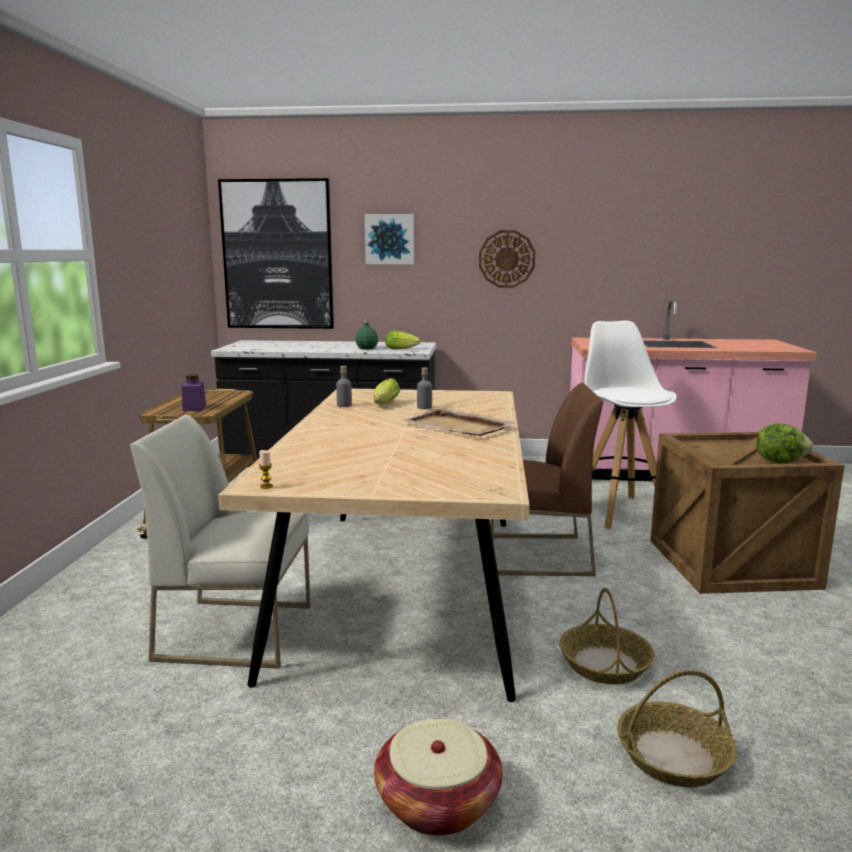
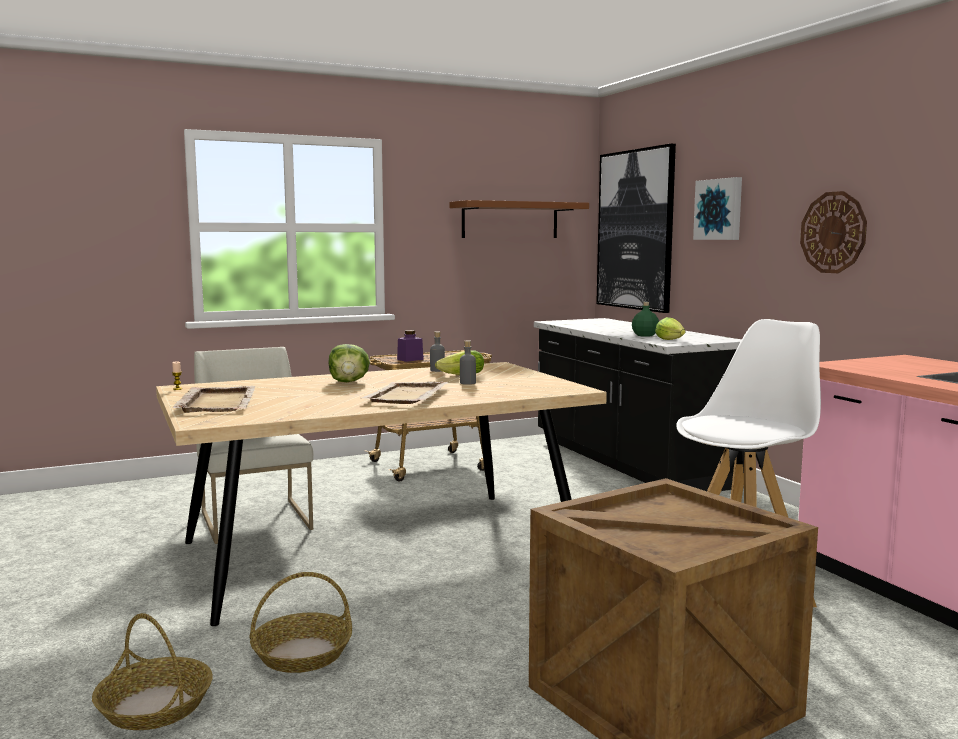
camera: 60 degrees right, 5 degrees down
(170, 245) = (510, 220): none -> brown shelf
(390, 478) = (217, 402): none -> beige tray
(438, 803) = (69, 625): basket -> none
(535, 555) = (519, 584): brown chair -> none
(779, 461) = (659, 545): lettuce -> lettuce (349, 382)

*GOAL OF THE EXERCISE*.
Nothing but the lines from the one with "(170, 245) = (510, 220): none -> brown shelf" through the final line of the records above should appear, each copied exactly.

*WRITTEN RESPONSE*.
(170, 245) = (510, 220): none -> brown shelf
(390, 478) = (217, 402): none -> beige tray
(438, 803) = (69, 625): basket -> none
(535, 555) = (519, 584): brown chair -> none
(779, 461) = (659, 545): lettuce -> lettuce (349, 382)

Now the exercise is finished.